The last hop, claw_cap_set_session_llm_visible_groups, immediately widens the current session’s tool surface so the LLM can call newly opened caps on the next turn.

Registration enforces integrity:

// 1. Path safety: no leading "/", no "..", no backslashes
if (!cap_skill_path_is_valid(file_item->valuestring)) { ... }

// 2. File must already exist under the managed skills tree
// Path must live under /fatfs/skills/ and end with .md
if (!cap_skill_file_exists(skill_path)) { ... return ESP_ERR_NOT_FOUND; }

// 3. skill_id must be unique
if (cap_skill_catalog_contains_id(skills, skill_id)) { ... return ESP_ERR_INVALID_ARG; }

After editing skills_list.json, claw_skill_reload_registry() applies changes; failed reload rolls back to keep the catalog consistent.

activate_skill / deactivate_skill read ctx->session_id, so activation sets differ per session:

  • Telegram vs Feishu sessions can load different Skills
  • After reboot, activation state is restored from FATFS

Tools return structured JSON the LLM can parse:

// Successful activate_skill
{
  "action": "activate_skill",
  "session_id": "tg::-123456",
  "skill_id": "cap_lua_run",
  "ok": true,
  "active_skill_ids": ["cap_lua_run", "cap_files"]
}

When deactivate_skill is blocked by a guard, it also returns structured JSON (instead of a silent failure), for example:

{
  "ok": false,
  "error": "deactivate blocked by skill guard",
  "skill_id": "all",
  "blocked_by": "cap_lua_run",
  "reason": "1 Lua async job(s) still running..."
}

When deactivating a single Skill, the response usually includes skill_id and reason; when using "all", it may additionally include blocked_by to indicate the first blocker.

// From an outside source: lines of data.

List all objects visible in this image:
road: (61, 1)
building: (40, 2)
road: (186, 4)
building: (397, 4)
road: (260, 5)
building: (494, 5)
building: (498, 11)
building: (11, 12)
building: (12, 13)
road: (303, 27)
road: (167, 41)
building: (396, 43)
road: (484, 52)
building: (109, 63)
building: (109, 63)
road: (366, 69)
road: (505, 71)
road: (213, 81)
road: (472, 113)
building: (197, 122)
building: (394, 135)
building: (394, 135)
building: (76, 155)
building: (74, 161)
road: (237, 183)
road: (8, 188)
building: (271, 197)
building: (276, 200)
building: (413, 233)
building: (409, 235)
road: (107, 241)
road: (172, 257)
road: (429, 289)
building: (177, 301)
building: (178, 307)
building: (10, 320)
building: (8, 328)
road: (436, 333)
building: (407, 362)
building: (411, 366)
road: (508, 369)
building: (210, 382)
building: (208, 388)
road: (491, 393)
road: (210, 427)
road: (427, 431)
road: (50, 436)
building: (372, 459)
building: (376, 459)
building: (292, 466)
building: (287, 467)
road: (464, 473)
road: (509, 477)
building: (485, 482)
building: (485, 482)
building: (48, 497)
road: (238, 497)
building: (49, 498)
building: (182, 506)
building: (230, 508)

cap_skill itself has no Skill document—these tools are always visible without activation. The cap_skill group is usually part of the boot-time claw_cap_set_llm_visible_groups allow-list.

LayerModuleResponsibility
Frameworkclaw_skillParse the skills tree, persist activation per session, inject docs into claw_core
Toolingcap_skillExpose the above as LLM / Console-callable tools

cap_skill is a pure adapter: no private state; everything delegates to claw_skill while handling JSON IO and error strings.